Si, maintenant, les 900 000 Suisses sans passeport décrochent le passeport qui leur revient, la Suisse comptera 900 000 citoyens de plus, qui contribuent pleinement à la vie de ce pays. Nul ne peut ni ne veut renoncer sérieusement à ces 900 000 Suisses-là. Ils sont profitables à la Suisse. Du coup, on n’aura plus un record de 1,8 million d’étrangers mais la moitié seulement. Un chiffre comparable avec ceux d’autres pays.
Qui sait à quoi aurait ressemblé la Suisse au soir du 9 février si 900 000 Suisses sans passeport rouge avaient voté avec un passeport rouge? Peut-être aurait-on eu le même résultat, peut-être aurait-on eu le résultat inverse avec 19 000 voix de différence. Mais peut-être aussi le résultat eût-il été très nettement différent.

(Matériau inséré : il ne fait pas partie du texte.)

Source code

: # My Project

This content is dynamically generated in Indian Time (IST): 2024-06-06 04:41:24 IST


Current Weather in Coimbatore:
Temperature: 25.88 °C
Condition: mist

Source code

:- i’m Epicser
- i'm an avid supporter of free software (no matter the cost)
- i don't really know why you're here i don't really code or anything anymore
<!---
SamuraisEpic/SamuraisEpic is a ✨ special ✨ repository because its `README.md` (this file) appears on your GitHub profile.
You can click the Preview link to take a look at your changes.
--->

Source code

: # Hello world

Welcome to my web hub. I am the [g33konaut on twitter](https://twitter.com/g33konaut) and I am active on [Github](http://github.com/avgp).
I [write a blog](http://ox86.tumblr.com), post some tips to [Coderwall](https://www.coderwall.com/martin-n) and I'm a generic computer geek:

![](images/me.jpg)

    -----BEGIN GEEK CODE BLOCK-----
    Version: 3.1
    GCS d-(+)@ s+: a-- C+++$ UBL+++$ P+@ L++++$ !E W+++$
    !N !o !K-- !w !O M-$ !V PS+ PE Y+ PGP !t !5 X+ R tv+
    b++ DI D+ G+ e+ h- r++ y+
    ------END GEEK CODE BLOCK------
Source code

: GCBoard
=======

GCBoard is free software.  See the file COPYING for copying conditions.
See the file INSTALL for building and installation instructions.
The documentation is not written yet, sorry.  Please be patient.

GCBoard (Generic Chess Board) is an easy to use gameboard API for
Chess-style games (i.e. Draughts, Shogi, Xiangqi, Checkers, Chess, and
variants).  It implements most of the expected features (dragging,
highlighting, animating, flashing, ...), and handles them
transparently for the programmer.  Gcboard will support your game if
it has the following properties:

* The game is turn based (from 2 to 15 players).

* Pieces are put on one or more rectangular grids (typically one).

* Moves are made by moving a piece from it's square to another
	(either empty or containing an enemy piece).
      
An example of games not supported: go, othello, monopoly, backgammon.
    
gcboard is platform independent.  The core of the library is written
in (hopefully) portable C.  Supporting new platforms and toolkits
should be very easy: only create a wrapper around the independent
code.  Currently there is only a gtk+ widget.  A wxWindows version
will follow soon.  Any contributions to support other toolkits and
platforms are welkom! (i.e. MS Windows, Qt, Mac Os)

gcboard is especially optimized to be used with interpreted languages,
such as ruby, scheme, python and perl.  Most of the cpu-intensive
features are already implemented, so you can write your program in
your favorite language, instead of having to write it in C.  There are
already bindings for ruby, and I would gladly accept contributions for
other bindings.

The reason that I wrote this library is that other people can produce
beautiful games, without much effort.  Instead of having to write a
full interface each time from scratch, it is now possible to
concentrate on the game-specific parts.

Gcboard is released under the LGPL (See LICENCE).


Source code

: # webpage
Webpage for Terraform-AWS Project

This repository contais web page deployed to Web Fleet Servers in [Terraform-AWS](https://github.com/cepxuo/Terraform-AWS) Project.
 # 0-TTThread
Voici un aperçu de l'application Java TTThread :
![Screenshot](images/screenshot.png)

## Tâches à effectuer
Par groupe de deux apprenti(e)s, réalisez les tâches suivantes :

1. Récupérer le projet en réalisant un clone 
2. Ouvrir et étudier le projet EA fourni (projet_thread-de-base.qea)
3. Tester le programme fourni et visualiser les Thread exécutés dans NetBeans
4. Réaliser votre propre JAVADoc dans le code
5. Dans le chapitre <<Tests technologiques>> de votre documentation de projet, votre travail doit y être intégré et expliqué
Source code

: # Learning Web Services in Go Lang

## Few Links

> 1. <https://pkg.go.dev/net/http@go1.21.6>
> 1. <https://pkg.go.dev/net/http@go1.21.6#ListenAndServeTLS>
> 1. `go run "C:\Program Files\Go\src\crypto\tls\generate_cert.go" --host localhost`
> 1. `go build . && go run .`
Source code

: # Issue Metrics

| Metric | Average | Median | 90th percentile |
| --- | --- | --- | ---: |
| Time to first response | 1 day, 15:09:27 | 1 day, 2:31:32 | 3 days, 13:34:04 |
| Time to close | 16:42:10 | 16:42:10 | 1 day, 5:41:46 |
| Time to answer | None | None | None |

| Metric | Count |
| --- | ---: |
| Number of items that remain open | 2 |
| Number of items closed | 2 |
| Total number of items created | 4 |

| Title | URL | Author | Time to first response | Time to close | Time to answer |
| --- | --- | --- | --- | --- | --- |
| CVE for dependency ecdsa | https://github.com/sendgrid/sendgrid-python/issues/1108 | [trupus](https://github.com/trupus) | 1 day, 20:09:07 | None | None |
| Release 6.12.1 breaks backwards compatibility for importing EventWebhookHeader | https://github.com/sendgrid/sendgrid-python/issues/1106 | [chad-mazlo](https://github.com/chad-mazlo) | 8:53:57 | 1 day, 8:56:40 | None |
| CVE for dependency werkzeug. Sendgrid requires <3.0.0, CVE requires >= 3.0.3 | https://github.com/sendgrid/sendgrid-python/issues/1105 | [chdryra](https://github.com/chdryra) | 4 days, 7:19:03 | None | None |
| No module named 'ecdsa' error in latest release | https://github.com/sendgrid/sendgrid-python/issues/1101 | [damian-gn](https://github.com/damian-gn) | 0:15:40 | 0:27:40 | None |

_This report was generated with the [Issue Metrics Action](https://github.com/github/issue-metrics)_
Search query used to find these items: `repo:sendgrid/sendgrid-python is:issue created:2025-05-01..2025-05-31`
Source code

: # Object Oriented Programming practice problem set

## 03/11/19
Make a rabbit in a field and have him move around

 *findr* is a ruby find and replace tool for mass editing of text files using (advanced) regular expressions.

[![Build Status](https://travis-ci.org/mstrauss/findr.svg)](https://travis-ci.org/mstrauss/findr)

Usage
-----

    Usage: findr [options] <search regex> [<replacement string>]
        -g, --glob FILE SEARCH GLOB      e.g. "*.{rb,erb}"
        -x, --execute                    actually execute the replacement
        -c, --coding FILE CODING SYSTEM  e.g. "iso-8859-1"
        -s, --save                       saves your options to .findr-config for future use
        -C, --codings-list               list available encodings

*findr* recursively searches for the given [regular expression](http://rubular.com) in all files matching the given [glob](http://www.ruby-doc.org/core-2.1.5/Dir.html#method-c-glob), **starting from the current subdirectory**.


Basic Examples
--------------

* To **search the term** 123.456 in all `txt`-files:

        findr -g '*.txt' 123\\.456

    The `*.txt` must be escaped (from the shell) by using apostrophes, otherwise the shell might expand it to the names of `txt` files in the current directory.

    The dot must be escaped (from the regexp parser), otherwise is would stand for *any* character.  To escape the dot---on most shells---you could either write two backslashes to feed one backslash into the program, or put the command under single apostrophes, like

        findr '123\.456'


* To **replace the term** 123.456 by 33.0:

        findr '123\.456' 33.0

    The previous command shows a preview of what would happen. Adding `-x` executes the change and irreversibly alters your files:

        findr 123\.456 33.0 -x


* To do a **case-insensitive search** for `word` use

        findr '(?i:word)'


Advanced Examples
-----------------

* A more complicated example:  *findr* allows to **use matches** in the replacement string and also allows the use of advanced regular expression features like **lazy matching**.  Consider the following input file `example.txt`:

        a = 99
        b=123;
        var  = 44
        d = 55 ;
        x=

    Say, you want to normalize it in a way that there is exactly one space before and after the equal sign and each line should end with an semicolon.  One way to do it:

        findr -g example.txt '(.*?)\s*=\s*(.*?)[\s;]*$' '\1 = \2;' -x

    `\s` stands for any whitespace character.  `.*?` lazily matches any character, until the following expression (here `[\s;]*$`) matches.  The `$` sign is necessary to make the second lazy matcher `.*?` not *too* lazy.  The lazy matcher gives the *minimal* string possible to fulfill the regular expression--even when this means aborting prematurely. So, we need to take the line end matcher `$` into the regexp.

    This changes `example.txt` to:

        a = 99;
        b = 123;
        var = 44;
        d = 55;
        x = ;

Nous ne le saurons que si nous le faisons. Pour ceux qui sont mariés avec une Suissesse ou un Suisse, ce n’est pas un problème. Mais pour ceux qui doivent passer l’examen et qui sont allés à l’école ici, même s’ils jugent indigne d’être testés sur Dieu sait quelle idée de la Suisse par un examen primitif, il vaut la peine de se déplacer. Sous peine d’être déplacés. Peut-être sans ménagement. L’examen, nous le passons sans problème. Nous savons que nous devons répondre au QCM que le plat préféré des Suisses est la saucisse de veau avec röstis, même si nous préférons la pizza.
Bien sûr, après le 9 février, c’est beau de voir Caritas s’adresser à nous par «chers concitoyens». Mais nous ne le sommes pas. Nous ne le serons politiquement qu’avec le passeport rouge. Sans quoi nous resterons des étrangers. Certes, ce n’est pas infamant mais, encore une fois, la plupart d’entre nous ne sommes pas de vrais étrangers. Au contraire: la plupart sont simplement des Suisses sans passeport. Donc, demandons-le. Nous serons ainsi des Suisses avec passeport. Et nous aurons droit à la parole.
Bougeons-nous afin que la Suisse bouge.
P.-S. Je l’ai fait et c’est très bien.